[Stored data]
= = = = =

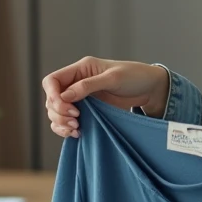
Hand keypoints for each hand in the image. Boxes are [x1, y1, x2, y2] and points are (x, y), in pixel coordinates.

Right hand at [42, 57, 168, 137]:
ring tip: (76, 128)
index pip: (52, 81)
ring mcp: (80, 98)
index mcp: (81, 69)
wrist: (150, 89)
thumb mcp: (113, 78)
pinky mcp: (87, 111)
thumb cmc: (134, 77)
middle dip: (58, 112)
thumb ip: (88, 86)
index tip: (67, 107)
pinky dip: (66, 129)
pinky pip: (66, 121)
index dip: (53, 95)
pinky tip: (77, 133)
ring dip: (60, 123)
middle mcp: (77, 83)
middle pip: (51, 99)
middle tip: (76, 120)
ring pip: (56, 112)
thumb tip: (64, 96)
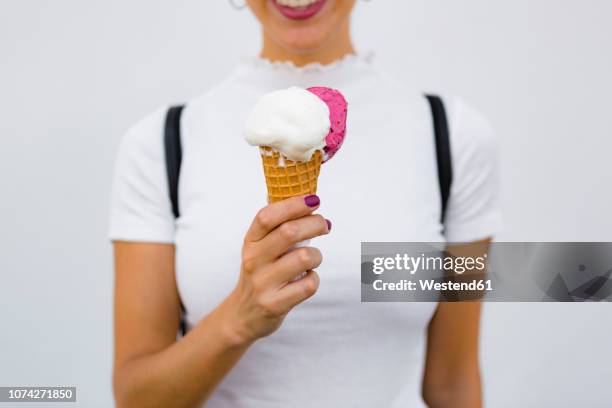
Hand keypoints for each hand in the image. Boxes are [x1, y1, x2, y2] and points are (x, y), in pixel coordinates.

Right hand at [221, 195, 329, 344]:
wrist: (242, 315)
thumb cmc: (261, 273)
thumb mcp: (260, 248)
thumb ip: (278, 227)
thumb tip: (310, 202)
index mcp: (250, 242)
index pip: (267, 215)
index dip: (293, 204)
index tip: (314, 199)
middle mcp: (253, 260)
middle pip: (289, 232)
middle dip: (315, 224)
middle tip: (325, 225)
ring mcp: (263, 283)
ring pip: (304, 257)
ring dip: (317, 255)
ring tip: (312, 259)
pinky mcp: (275, 304)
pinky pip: (308, 284)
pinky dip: (314, 278)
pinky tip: (307, 278)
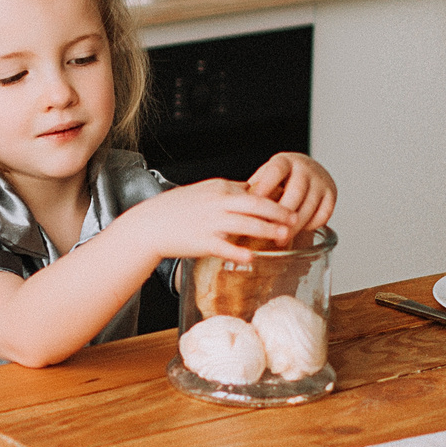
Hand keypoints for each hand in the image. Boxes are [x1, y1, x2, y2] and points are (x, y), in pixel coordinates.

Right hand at [113, 178, 300, 263]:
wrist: (149, 224)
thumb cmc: (175, 209)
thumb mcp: (202, 191)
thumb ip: (226, 193)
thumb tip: (249, 192)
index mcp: (220, 188)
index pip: (254, 190)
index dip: (275, 199)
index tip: (289, 205)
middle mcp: (218, 202)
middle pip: (257, 205)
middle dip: (280, 213)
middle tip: (296, 220)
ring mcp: (211, 222)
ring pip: (247, 225)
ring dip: (268, 231)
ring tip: (283, 237)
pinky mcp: (202, 241)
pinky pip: (226, 247)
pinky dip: (240, 253)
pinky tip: (253, 258)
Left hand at [245, 152, 337, 237]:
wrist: (306, 169)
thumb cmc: (279, 178)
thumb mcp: (265, 176)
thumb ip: (254, 189)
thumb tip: (236, 209)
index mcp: (284, 161)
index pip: (275, 171)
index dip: (265, 188)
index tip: (254, 205)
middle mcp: (305, 168)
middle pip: (295, 193)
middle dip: (281, 215)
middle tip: (270, 232)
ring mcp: (320, 180)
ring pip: (309, 206)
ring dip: (295, 226)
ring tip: (281, 239)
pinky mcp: (332, 193)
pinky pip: (324, 214)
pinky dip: (312, 224)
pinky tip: (300, 230)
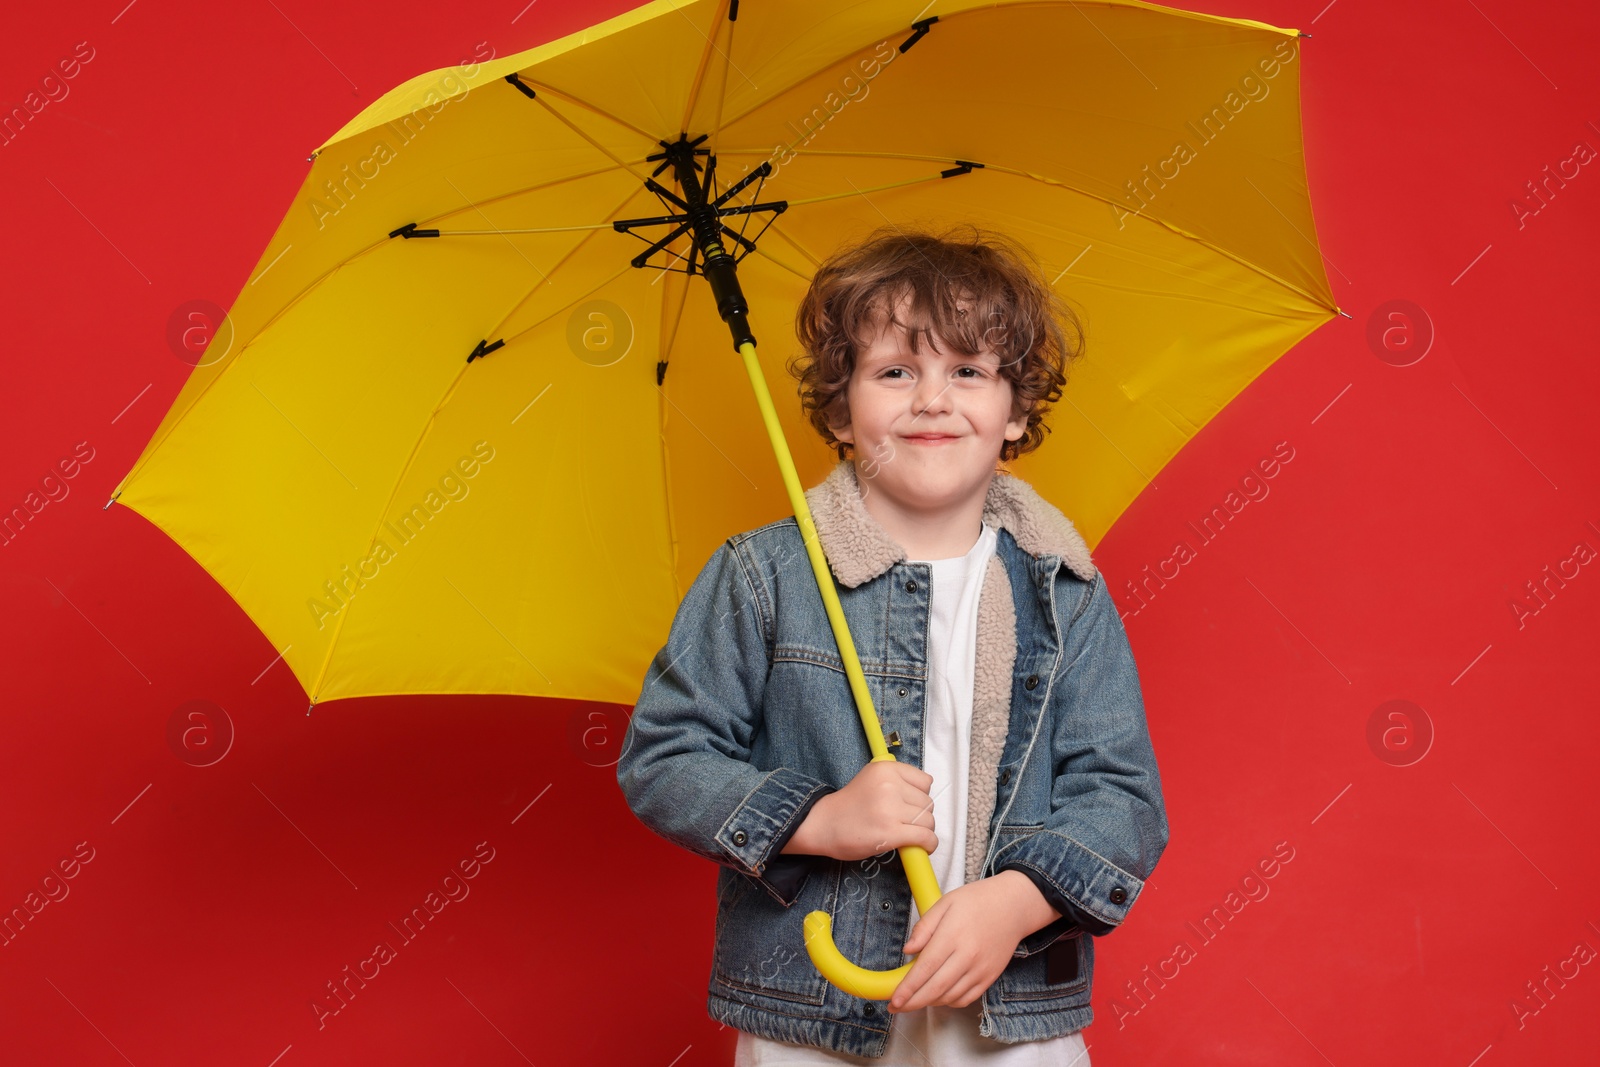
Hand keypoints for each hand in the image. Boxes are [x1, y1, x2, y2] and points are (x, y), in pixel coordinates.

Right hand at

= = = = =

* How to complete this task:
Give again, word for word, every line from the top of the entries above to the line holding "middle tip: (76, 120)", both included. Leave the pictures out.

* Output for this task:
Hand keypoints for each hand in the image. Boxes are [x1, y1, x2, y2] and points are (x, y), in pixel coordinates.

Right hand at [42, 57, 168, 137]:
ring tip: (76, 128)
index pip: (52, 81)
ring mcp: (80, 98)
index mcp: (81, 69)
wrist: (150, 89)
thumb mcp: (113, 78)
pinky mcp: (87, 111)
thumb cmc: (134, 77)
middle dip: (58, 112)
thumb ip: (88, 86)
index tip: (67, 107)
pinky dip: (66, 129)
pinky pip: (66, 121)
index dip: (53, 95)
pinky tip: (77, 133)
ring dip: (60, 123)
middle mcp: (77, 83)
middle pip: (51, 99)
middle tip: (76, 120)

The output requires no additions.